What is the hottest educational issue in the country now? The abolition of Pentaksiran Berasaskan Sekolah (PBS). A group of in service teachers are determined to have this strike off at all costs that they have planned a demonstration on 22nd February 2014. Follow their activities on Facebook here. Many of my colleagues have sent me the link and wanted me to 'support' the act. I have not done anything yet up to date.
Every since the uproar of this issue, I received numerous coutesy calls, from educators and non-educators. And with the National Union of the Teaching Profession (NUTP)'s latest official claim that the union is not in favour of the implemetation of PBS at all, it seems that every teacher is advocating the abolition of the alternative assessment.
However, I think most teachers have forgotten that only slightly 5 years ago, they were the same group of people that questioned the efficiency of a centralised public examination. Much debates were heard about how the national education is focused on producing Grade A students that are basically non-functional. By the year 2007, the matter just spinned out of control with some students aiming to achieve a straight 20 As in public examination, all in the name of securing a fully sponsored scholarship or being the creme a la creme. Students were trained to be learning machine that reproduced whatever that was fed to them in the examination. I have no second opinion about this, because during my years of service, I have been managing examination classes. To be frank, we teachers are merely the 'manufacturers' of As. We drilled and prepared students for public examination, if that is the only thing that determines a student's worth within the system. We strategized and planned.

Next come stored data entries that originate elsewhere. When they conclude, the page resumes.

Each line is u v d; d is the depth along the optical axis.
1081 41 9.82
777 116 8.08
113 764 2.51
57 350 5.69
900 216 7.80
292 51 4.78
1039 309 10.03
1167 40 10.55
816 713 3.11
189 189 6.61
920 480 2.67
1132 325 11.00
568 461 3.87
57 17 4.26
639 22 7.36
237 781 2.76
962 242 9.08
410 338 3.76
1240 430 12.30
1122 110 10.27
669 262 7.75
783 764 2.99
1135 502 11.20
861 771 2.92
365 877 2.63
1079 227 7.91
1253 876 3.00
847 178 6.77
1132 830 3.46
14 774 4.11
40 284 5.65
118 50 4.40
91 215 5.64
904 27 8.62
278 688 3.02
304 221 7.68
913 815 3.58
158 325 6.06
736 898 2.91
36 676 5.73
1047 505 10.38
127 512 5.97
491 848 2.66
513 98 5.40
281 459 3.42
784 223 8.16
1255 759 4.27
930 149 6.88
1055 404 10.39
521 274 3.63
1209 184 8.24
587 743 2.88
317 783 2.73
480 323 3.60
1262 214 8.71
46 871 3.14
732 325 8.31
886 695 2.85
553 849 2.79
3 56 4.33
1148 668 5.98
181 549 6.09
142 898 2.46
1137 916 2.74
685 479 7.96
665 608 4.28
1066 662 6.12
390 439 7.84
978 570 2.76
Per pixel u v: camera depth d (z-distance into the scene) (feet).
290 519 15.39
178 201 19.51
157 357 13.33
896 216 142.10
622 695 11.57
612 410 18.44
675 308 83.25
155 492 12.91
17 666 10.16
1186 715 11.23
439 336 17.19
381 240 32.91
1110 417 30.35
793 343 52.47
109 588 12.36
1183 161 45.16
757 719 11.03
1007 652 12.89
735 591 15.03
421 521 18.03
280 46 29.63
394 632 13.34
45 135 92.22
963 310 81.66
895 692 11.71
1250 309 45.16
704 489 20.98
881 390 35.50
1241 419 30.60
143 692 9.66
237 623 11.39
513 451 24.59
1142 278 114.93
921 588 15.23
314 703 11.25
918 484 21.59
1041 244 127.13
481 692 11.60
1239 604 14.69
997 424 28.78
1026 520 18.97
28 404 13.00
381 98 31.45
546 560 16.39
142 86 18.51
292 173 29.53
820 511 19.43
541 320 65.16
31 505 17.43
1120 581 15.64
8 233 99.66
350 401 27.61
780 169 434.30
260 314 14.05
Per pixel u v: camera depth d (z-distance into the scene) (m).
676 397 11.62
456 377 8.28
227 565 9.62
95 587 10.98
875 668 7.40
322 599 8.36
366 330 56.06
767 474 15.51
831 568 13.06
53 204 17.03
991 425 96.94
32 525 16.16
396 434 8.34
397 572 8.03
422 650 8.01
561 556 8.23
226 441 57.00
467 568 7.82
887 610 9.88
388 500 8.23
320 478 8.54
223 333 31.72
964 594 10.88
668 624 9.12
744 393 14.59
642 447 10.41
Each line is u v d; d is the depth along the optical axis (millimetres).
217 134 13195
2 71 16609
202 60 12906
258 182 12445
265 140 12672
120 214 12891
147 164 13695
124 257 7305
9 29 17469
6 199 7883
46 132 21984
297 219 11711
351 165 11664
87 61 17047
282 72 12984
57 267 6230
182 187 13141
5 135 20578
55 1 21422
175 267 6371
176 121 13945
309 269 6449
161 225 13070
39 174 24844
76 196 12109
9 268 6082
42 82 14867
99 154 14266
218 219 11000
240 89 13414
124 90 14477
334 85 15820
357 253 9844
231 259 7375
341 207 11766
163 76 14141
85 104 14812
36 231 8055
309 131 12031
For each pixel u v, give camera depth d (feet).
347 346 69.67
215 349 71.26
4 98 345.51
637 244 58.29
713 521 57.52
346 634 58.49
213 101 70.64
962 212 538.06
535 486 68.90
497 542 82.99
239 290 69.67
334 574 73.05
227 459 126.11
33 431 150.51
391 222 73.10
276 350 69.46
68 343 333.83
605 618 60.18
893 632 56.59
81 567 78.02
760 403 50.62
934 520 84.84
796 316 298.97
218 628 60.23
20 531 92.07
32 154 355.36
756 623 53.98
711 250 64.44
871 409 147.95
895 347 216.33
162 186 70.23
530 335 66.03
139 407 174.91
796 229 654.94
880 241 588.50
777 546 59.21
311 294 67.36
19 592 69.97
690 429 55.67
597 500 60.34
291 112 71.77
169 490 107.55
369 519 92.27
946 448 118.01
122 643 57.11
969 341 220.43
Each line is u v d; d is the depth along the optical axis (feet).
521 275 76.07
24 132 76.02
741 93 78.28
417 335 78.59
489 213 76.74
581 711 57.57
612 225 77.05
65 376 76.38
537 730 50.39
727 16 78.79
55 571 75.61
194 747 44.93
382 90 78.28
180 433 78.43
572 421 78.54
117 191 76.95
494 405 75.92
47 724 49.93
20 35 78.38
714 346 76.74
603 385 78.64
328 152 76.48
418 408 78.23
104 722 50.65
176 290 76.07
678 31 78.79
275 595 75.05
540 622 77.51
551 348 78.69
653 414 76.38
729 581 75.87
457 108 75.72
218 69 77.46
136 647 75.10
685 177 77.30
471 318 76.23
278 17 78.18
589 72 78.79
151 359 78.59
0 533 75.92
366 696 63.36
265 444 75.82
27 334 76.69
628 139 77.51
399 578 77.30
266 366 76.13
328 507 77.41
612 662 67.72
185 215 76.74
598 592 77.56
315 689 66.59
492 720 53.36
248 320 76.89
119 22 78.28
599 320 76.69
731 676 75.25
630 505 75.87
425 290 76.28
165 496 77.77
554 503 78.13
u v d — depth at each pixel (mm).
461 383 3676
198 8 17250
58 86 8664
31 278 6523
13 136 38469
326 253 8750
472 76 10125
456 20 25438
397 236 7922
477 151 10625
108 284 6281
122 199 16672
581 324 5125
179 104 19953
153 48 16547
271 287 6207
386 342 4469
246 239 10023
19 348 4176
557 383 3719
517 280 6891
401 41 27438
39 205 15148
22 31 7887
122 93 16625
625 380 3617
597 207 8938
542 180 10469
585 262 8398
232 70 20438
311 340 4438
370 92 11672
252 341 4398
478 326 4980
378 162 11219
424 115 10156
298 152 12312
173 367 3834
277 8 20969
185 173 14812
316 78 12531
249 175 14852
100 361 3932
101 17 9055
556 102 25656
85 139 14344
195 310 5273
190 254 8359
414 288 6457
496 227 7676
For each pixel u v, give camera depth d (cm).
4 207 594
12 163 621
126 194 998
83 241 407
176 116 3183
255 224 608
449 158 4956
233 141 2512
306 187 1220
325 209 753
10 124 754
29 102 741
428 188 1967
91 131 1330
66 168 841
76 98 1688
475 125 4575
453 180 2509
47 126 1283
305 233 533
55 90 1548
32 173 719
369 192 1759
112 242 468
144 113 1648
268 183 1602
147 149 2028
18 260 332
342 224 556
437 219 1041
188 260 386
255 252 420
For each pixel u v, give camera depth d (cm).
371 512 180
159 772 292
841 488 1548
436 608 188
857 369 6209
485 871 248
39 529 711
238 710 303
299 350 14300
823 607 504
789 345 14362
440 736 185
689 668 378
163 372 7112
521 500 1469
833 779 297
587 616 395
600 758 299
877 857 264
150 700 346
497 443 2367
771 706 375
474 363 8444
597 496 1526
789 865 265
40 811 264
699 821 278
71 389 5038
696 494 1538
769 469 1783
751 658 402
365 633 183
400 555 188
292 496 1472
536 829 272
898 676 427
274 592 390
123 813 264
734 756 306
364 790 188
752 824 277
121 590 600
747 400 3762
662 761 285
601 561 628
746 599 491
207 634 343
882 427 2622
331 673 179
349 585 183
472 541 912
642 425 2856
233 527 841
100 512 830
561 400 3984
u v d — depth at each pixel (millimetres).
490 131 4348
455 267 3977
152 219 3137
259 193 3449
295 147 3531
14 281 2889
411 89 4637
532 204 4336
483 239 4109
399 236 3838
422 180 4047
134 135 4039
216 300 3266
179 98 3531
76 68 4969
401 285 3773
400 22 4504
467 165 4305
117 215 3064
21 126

The Ministry then took some steps in defining the A grade more meticulously. Back then, a top level Grade A+ was created to segregate the really excellent students from those good students. Here is my view of the increasing number of As in the national public examination. First of all, we cannot deny that students nowadays are much, much more intelligent. They have various sources to learn. I have observed that in every newly released apps, you will see that these students are the pioneer users. They are the trend setters. So why can't we accept the fact and rethink the suitability of the curriculum in this age instead. The current Integrated Curriculum (KBSM) was drafted way back in 1989 based on our National Education Philosophy and have been in used since then. We may just have to revise the curriculum, not because it is not good enough, it is just getting obsolete. If students are moving at the pace of a trend setter, what then is the role of us as an educator? We cannot hold dearly to the NEP as our ultimate bible.
Way back in 2005, our country strives to overcome this matter. An education blueprint was drafted with transformation in mind. For 2006 – 2010, alternative assessment was the core of the Educational Transformation Program. The Ministry was determined to come up with a plan that assess the students in a more holistic manner, while retaining their creativity and individuality. I was enthusisatic with the idea, as it is always my dream to be able to assess a student based on his/her portfolio rather than just a piece of certification.
What saddens me the most is neither the implementation of this and that policy, nor the change and transformation. What frustrates me is the insubstantial passion of the Ministry. Today, the implementation of PBS is not without flaws. Education is never instant gratification. It is long term investment. Along the way, we need to take risk, have a change and breakaway like Kelly Clarkson. Today, if the group of teachers are striving to have PBS patched up, I will have no second thought in pressing the 'like' button. The implementation of PBS has given back students the autonomy and responsibilty to learn, at least in my classrooms. If teachers argue that students are not doing so, then I suggest a closer look at how these teachers had briefed their students about the importance of learning and school based assessments. My experience tells me that, even with the most playful students, if you allow the idea of having a portfolio to define who the student truly is, they will do it. Of course, there will be time they are lazy and sluggish. And I often think, that is our obligation. That is the time why education in the world still needs teachers. We are there to set an example and be a role model, to tell them that, 'Look, prove to me you have learned something in your 10 years in school'.
And today, because of the increasing resistance, the Ministry is calling a halt of the implementation of the PBS. Of course, I don't deny that political factor may have a minor share in shaping this decision but it is really an irrational move to discard and abort the mission. The actual implementation of the policy is 3 years. Same goes to The Teaching and Learning of Science and Mathematics in English (PPSMI), the Ministry aborted the mission after 6 years of implementation. Their arguments are based on the public examination results of the first pioneer batch of students. If we can allow KBSM (Secondary School Integrated Curriculum) to thrive for 25 years (since 1989), what is holding us back in sustaining our transformation now?
The way the Ministry that can't hold their stand is really something unwise. If they keep swaying and changing their minds due to some defiant voices, they are just gambling our children's future away.